Quando estava quase me convencendo que ficaria tudo bem, ouvi o barulho das turbinas. Pensei em sair correndo, abrir a porta de emergência e pular. Mas eu estava paralisada.

Decolamos. Por instantes pensei: deu tudo certo! Consegui até admirar a beleza das luzes alaranjadas das ruas de São Paulo. Mas a tentativa de relaxar durou apenas alguns minutos. Tudo começou a balançar. Olhei para minha amiga e ela, como se lesse meus pensamentos (ou, quem sabe, novamente o letreiro havia se acendido em minha testa?) automaticamente me disse que estávamos passando por uma turbulência. Obviamente ela disse isso mantendo o mesmo tom de voz e exalando uma calma insuportável.

Ouvi a voz do comandante repetindo, com a mesma tranqüilidade, a frase dela. Olhei pela janela. Péssima idéia. Só consegui enxergar uma densa nuvem acinzentada. Percorri meus arquivos mentais e descobri que mantinha um sem-número de cenas trágicas de filmes que vi ao longo da vida, muito bem guardadas e conservadas em excelente estado. Impressionante como de vez em quando tenho boa memória!

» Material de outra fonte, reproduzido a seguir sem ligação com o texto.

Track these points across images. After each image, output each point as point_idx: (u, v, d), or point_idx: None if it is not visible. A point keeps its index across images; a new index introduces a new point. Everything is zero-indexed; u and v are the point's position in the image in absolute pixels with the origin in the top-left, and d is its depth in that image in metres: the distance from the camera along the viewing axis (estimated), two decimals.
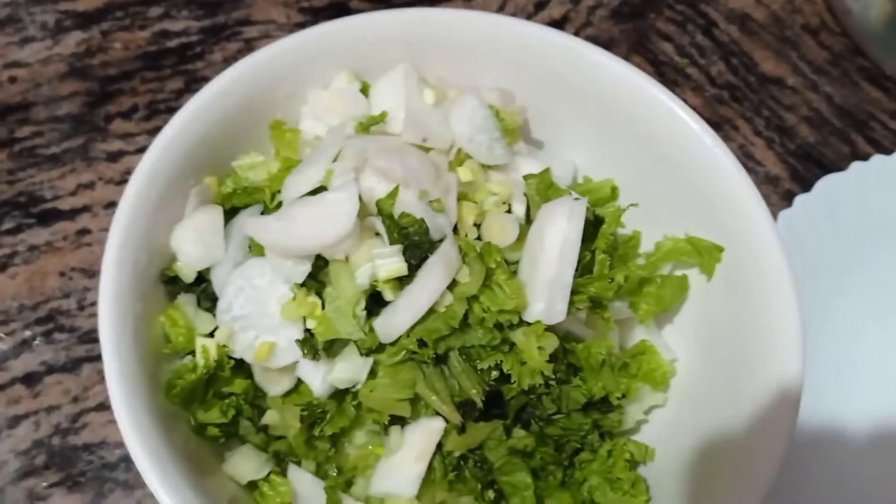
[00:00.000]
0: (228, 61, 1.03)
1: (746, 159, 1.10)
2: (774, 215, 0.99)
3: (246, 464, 0.70)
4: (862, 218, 1.00)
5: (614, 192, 0.86)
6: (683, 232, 0.81)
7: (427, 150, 0.74)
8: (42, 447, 0.83)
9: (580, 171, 0.89)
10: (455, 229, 0.71)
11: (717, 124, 1.11)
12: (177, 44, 1.05)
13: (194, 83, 1.02)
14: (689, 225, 0.80)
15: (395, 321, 0.66)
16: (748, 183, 0.76)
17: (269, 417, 0.70)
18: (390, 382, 0.67)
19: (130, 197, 0.69)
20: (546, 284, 0.68)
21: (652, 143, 0.81)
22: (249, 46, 1.05)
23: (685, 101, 1.10)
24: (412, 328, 0.66)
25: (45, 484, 0.81)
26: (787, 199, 1.05)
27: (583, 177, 0.89)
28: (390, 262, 0.66)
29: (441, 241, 0.67)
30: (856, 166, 1.01)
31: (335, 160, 0.71)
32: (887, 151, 1.06)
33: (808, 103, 1.15)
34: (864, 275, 0.99)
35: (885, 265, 1.00)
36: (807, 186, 1.02)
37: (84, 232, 0.93)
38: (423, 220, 0.67)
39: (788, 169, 1.10)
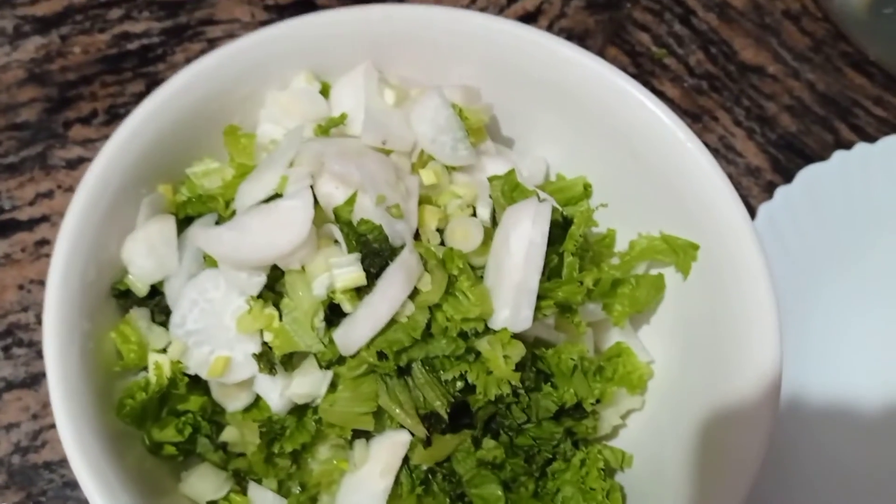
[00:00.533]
0: (191, 62, 1.00)
1: (727, 150, 1.07)
2: (756, 207, 0.97)
3: (204, 483, 0.67)
4: (845, 208, 0.98)
5: (587, 189, 0.83)
6: (659, 230, 0.78)
7: (388, 152, 0.72)
8: (1, 466, 0.80)
9: (553, 169, 0.87)
10: (417, 235, 0.68)
11: (696, 115, 1.09)
12: (138, 46, 1.02)
13: (156, 86, 0.97)
14: (664, 222, 0.78)
15: (355, 332, 0.63)
16: (722, 178, 0.74)
17: (228, 434, 0.68)
18: (351, 396, 0.65)
19: (78, 207, 0.66)
20: (512, 290, 0.65)
21: (624, 138, 0.79)
22: (213, 46, 1.01)
23: (663, 92, 1.08)
24: (373, 339, 0.63)
25: None
26: (769, 190, 1.03)
27: (556, 174, 0.86)
28: (348, 271, 0.63)
29: (401, 248, 0.65)
30: (838, 155, 0.99)
31: (291, 165, 0.68)
32: (871, 139, 1.03)
33: (789, 91, 1.12)
34: (848, 266, 0.96)
35: (868, 255, 0.97)
36: (789, 177, 0.99)
37: (43, 243, 0.90)
38: (381, 227, 0.64)
39: (770, 160, 1.07)
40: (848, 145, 1.01)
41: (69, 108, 0.98)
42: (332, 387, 0.65)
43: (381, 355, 0.63)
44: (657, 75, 1.11)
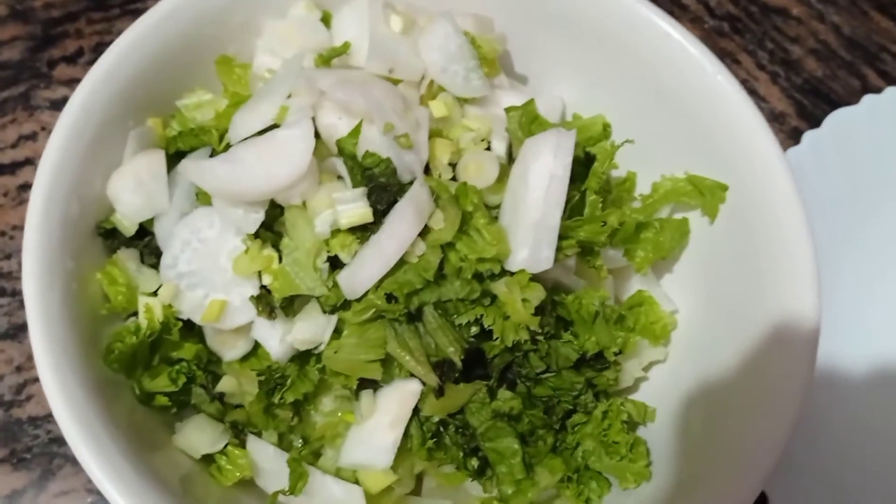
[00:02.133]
0: None
1: (750, 95, 1.00)
2: None
3: (199, 435, 0.63)
4: (875, 154, 0.93)
5: (606, 129, 0.78)
6: (683, 171, 0.73)
7: (395, 82, 0.66)
8: None
9: (569, 109, 0.81)
10: (427, 169, 0.63)
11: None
12: None
13: None
14: (690, 162, 0.73)
15: (361, 274, 0.58)
16: (753, 111, 0.69)
17: (225, 384, 0.63)
18: (357, 342, 0.60)
19: (58, 140, 0.61)
20: (530, 228, 0.60)
21: (646, 72, 0.74)
22: None
23: None
24: (380, 281, 0.58)
25: None
26: (795, 137, 0.98)
27: (572, 114, 0.81)
28: (353, 207, 0.58)
29: (410, 182, 0.60)
30: (867, 100, 0.94)
31: (290, 96, 0.62)
32: None
33: (814, 35, 1.06)
34: (878, 214, 0.91)
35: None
36: (815, 123, 0.94)
37: (26, 187, 0.85)
38: (389, 160, 0.59)
39: (795, 105, 1.02)
40: (876, 90, 0.96)
41: (53, 47, 0.92)
42: (337, 333, 0.61)
43: (390, 298, 0.58)
44: (676, 16, 1.03)
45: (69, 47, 0.92)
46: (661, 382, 0.74)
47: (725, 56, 1.04)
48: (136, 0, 0.95)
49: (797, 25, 1.07)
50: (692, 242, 0.75)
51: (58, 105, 0.89)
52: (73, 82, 0.90)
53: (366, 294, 0.59)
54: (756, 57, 1.04)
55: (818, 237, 0.87)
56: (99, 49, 0.92)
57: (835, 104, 1.01)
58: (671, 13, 1.04)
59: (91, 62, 0.90)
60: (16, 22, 0.94)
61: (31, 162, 0.86)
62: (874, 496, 0.79)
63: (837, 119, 0.93)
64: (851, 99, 0.98)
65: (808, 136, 0.91)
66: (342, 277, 0.59)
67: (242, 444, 0.64)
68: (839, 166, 0.91)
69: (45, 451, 0.75)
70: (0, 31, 0.93)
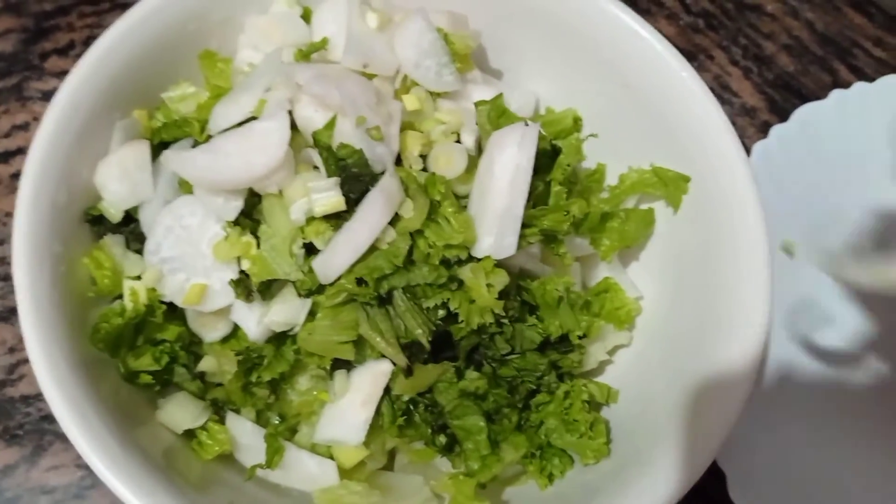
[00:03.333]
0: None
1: (722, 90, 1.05)
2: (750, 147, 0.95)
3: (181, 412, 0.66)
4: (841, 148, 0.95)
5: (577, 122, 0.81)
6: (650, 163, 0.76)
7: (371, 76, 0.69)
8: None
9: (542, 103, 0.84)
10: (399, 160, 0.66)
11: (691, 54, 1.06)
12: None
13: None
14: (656, 156, 0.76)
15: (334, 260, 0.62)
16: (716, 108, 0.72)
17: (206, 364, 0.66)
18: (331, 325, 0.63)
19: (47, 130, 0.64)
20: (496, 217, 0.63)
21: (616, 68, 0.77)
22: None
23: (658, 30, 1.05)
24: (352, 267, 0.62)
25: None
26: (765, 131, 1.00)
27: (545, 108, 0.84)
28: (327, 196, 0.61)
29: (382, 173, 0.63)
30: (835, 94, 0.96)
31: (268, 90, 0.65)
32: (870, 80, 1.01)
33: (787, 31, 1.09)
34: (843, 206, 0.94)
35: (863, 197, 0.95)
36: (785, 118, 0.97)
37: (18, 176, 0.86)
38: (361, 152, 0.62)
39: (766, 100, 1.05)
40: (846, 86, 0.98)
41: (46, 39, 0.95)
42: (311, 315, 0.64)
43: (361, 282, 0.62)
44: (652, 13, 1.08)
45: (61, 40, 0.95)
46: (625, 366, 0.77)
47: (700, 52, 1.06)
48: None
49: (771, 21, 1.09)
50: (657, 232, 0.79)
51: (49, 96, 0.89)
52: (64, 74, 0.91)
53: (339, 279, 0.62)
54: (730, 53, 1.07)
55: (784, 228, 0.92)
56: (90, 42, 0.92)
57: (806, 99, 1.03)
58: (648, 11, 1.08)
59: (81, 54, 0.94)
60: (9, 15, 0.96)
61: (23, 151, 0.89)
62: (829, 471, 0.83)
63: (805, 113, 0.95)
64: (822, 94, 1.00)
65: (776, 130, 0.94)
66: (317, 263, 0.62)
67: (222, 421, 0.67)
68: (805, 159, 0.94)
69: (36, 428, 0.78)
70: None
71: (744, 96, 1.05)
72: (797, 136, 0.94)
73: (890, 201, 0.95)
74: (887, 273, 0.92)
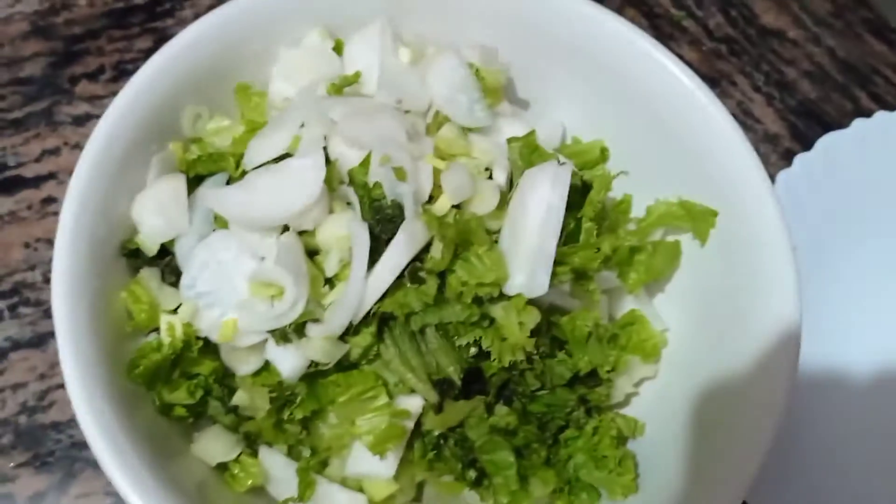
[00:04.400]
0: (200, 17, 0.97)
1: (745, 116, 1.05)
2: (774, 175, 0.95)
3: (215, 445, 0.66)
4: (864, 177, 0.96)
5: (604, 153, 0.82)
6: (676, 195, 0.77)
7: (403, 112, 0.70)
8: (8, 426, 0.80)
9: (569, 132, 0.85)
10: (432, 198, 0.67)
11: (714, 80, 1.07)
12: (145, 0, 0.99)
13: (164, 42, 0.95)
14: (682, 187, 0.76)
15: (349, 302, 0.62)
16: (744, 142, 0.72)
17: (239, 398, 0.67)
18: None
19: (86, 163, 0.65)
20: (528, 255, 0.64)
21: (643, 100, 0.77)
22: (223, 1, 0.99)
23: (681, 55, 1.05)
24: (382, 301, 0.62)
25: (11, 464, 0.78)
26: (787, 158, 1.01)
27: (572, 137, 0.85)
28: None
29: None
30: (857, 123, 0.97)
31: (303, 125, 0.66)
32: (891, 107, 1.02)
33: (809, 57, 1.09)
34: (866, 236, 0.95)
35: (887, 225, 0.96)
36: (807, 145, 0.98)
37: (49, 200, 0.89)
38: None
39: (788, 127, 1.05)
40: (867, 113, 0.99)
41: (75, 63, 0.96)
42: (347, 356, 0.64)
43: (392, 317, 0.62)
44: (675, 38, 1.09)
45: (90, 64, 0.96)
46: (651, 398, 0.78)
47: (722, 77, 1.07)
48: (156, 19, 0.99)
49: (793, 48, 1.10)
50: (684, 264, 0.79)
51: (80, 121, 0.93)
52: (94, 99, 0.94)
53: (371, 316, 0.63)
54: (752, 79, 1.07)
55: (807, 255, 0.92)
56: (119, 66, 0.96)
57: (827, 126, 1.04)
58: (671, 35, 1.09)
59: (112, 79, 0.95)
60: (38, 38, 0.97)
61: (54, 176, 0.90)
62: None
63: (827, 142, 0.96)
64: (843, 121, 1.02)
65: (799, 159, 0.95)
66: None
67: (255, 454, 0.68)
68: (829, 189, 0.95)
69: (66, 455, 0.79)
70: (23, 47, 0.96)
71: (766, 123, 1.05)
72: (820, 164, 0.95)
73: None
74: None
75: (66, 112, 0.93)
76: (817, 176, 0.95)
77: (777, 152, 1.04)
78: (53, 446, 0.79)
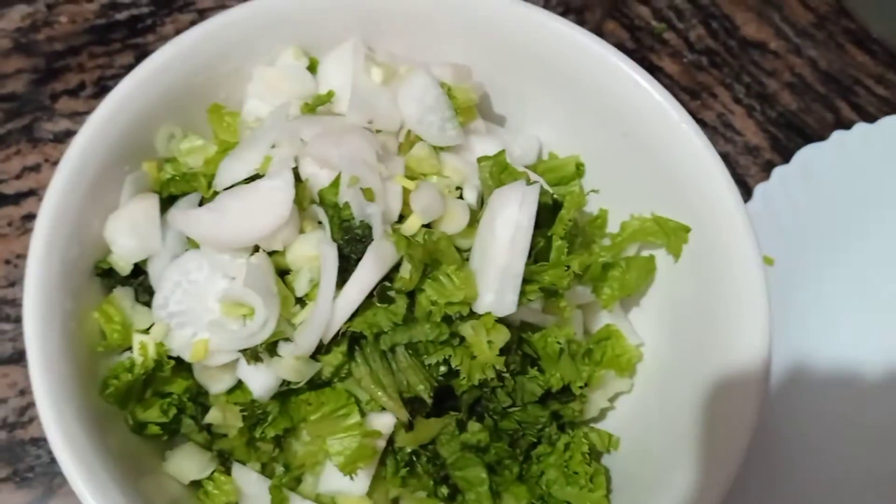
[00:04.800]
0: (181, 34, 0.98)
1: (725, 128, 1.06)
2: (753, 187, 0.96)
3: (188, 462, 0.67)
4: (843, 189, 0.96)
5: (580, 168, 0.82)
6: (651, 211, 0.77)
7: (376, 131, 0.70)
8: None
9: (546, 147, 0.85)
10: (402, 218, 0.67)
11: (694, 92, 1.07)
12: (126, 16, 1.00)
13: (145, 57, 0.97)
14: (656, 204, 0.77)
15: (319, 320, 0.62)
16: (716, 160, 0.73)
17: (212, 416, 0.67)
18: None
19: (59, 183, 0.65)
20: (496, 274, 0.64)
21: (617, 116, 0.78)
22: (203, 17, 0.99)
23: (662, 68, 1.07)
24: (351, 321, 0.63)
25: None
26: (767, 169, 1.01)
27: (548, 153, 0.85)
28: None
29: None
30: (836, 136, 0.97)
31: (274, 146, 0.67)
32: (872, 118, 1.02)
33: (790, 68, 1.10)
34: (844, 248, 0.95)
35: (866, 236, 0.96)
36: (788, 156, 0.98)
37: (30, 217, 0.89)
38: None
39: (769, 138, 1.06)
40: (848, 124, 0.99)
41: (56, 80, 0.96)
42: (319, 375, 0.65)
43: (361, 337, 0.63)
44: (656, 50, 1.09)
45: (71, 80, 0.96)
46: (625, 412, 0.78)
47: (703, 89, 1.07)
48: (137, 35, 0.99)
49: (774, 59, 1.10)
50: (657, 279, 0.79)
51: (60, 137, 0.93)
52: (75, 115, 0.95)
53: (341, 335, 0.64)
54: (733, 90, 1.08)
55: (787, 267, 0.93)
56: (100, 83, 0.96)
57: (808, 138, 1.04)
58: (651, 48, 1.09)
59: (93, 95, 0.96)
60: (20, 54, 0.98)
61: (34, 193, 0.91)
62: None
63: (806, 154, 0.96)
64: (824, 132, 1.02)
65: (778, 172, 0.95)
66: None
67: (228, 471, 0.68)
68: (808, 201, 0.95)
69: (46, 471, 0.80)
70: (4, 64, 0.97)
71: (747, 135, 1.05)
72: (798, 177, 0.95)
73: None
74: None
75: (47, 129, 0.94)
76: (796, 188, 0.95)
77: (757, 164, 1.04)
78: (33, 462, 0.80)
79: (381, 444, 0.66)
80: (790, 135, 1.06)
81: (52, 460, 0.79)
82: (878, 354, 0.93)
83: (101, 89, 0.96)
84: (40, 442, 0.81)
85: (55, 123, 0.94)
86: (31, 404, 0.82)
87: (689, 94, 1.07)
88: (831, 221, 0.95)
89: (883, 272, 0.95)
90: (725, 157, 0.73)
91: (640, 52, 1.08)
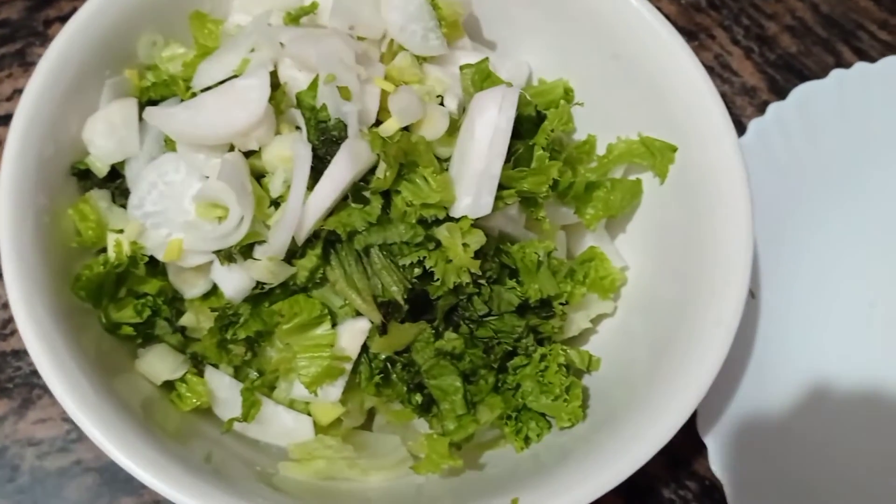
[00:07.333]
0: None
1: (722, 69, 1.04)
2: (747, 124, 0.94)
3: (160, 363, 0.67)
4: (840, 128, 0.94)
5: (568, 93, 0.81)
6: (638, 134, 0.76)
7: (360, 40, 0.70)
8: None
9: (536, 74, 0.84)
10: (380, 122, 0.66)
11: (692, 33, 1.05)
12: None
13: None
14: (646, 127, 0.76)
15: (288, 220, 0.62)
16: (705, 79, 0.72)
17: (186, 319, 0.67)
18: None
19: (36, 83, 0.65)
20: (474, 177, 0.64)
21: (607, 38, 0.77)
22: None
23: (659, 8, 1.04)
24: (325, 220, 0.62)
25: None
26: (764, 110, 0.99)
27: (538, 80, 0.84)
28: None
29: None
30: (835, 73, 0.95)
31: (253, 50, 0.66)
32: (873, 62, 1.00)
33: (791, 12, 1.08)
34: (840, 186, 0.93)
35: (862, 176, 0.94)
36: (786, 98, 0.96)
37: None
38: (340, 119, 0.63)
39: (767, 80, 1.04)
40: (849, 68, 0.97)
41: (49, 7, 0.96)
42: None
43: (334, 236, 0.62)
44: None
45: (64, 7, 0.96)
46: (608, 335, 0.78)
47: (701, 31, 1.06)
48: None
49: (775, 2, 1.08)
50: (644, 204, 0.79)
51: None
52: None
53: (315, 238, 0.63)
54: (731, 32, 1.06)
55: (779, 205, 0.91)
56: None
57: (807, 80, 1.02)
58: None
59: None
60: None
61: None
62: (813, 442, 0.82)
63: (804, 91, 0.94)
64: (824, 75, 1.00)
65: (773, 107, 0.93)
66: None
67: (202, 374, 0.68)
68: (803, 138, 0.93)
69: (25, 382, 0.80)
70: None
71: (744, 76, 1.04)
72: (794, 114, 0.94)
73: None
74: None
75: (39, 53, 0.94)
76: (791, 125, 0.93)
77: (753, 105, 1.02)
78: (13, 373, 0.80)
79: (348, 367, 0.66)
80: (789, 76, 1.04)
81: (32, 372, 0.80)
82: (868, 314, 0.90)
83: None
84: (21, 354, 0.81)
85: (46, 48, 0.94)
86: (13, 318, 0.82)
87: (685, 35, 1.03)
88: (827, 159, 0.93)
89: (880, 210, 0.93)
90: (721, 97, 0.72)
91: None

Aos poucos, a calmaria no ar foi voltando até parecer que o avião deslizava suavemente pelas nuvens. Respirei. Não sei se por causa dos seqüentes disparos de adrenalina que agora cessavam, senti um torpor que, aos poucos, foi se transformando em sonolência. E, para minha imensa felicidade, adormeci. Mas não tive tempo de sonhar.

Acordei sentindo uma pressão em todo corpo. Era o momento do pouso. Parei de respirar de novo. Travei todos os músculos, até aqueles que nem imaginava que tinha. Um tranco, e finalmente pousamos.

Pronto! Terra! Agradeci a todos os santos que lembrava e a alguns que, na hora do horror, tratei de inventar. Minha aventura havia terminado e tudo correu bem, apesar de todo esse meu drama.

É, tenho que confessar, sou dramática. Talvez isso justifique a calma da minha amiga, que me conhece como poucos, durante o voo.

Na verdade, desde o início ela suspeitava que, no fundo, eu mal podia esperar pela próxima vez que aquele delicioso pânico me absorveria novamente.

E ela acertou.


Obs.: Texto publicado originalmente no blog Poesia Cotidiana e no site Jornalirismo, em junho de 2011.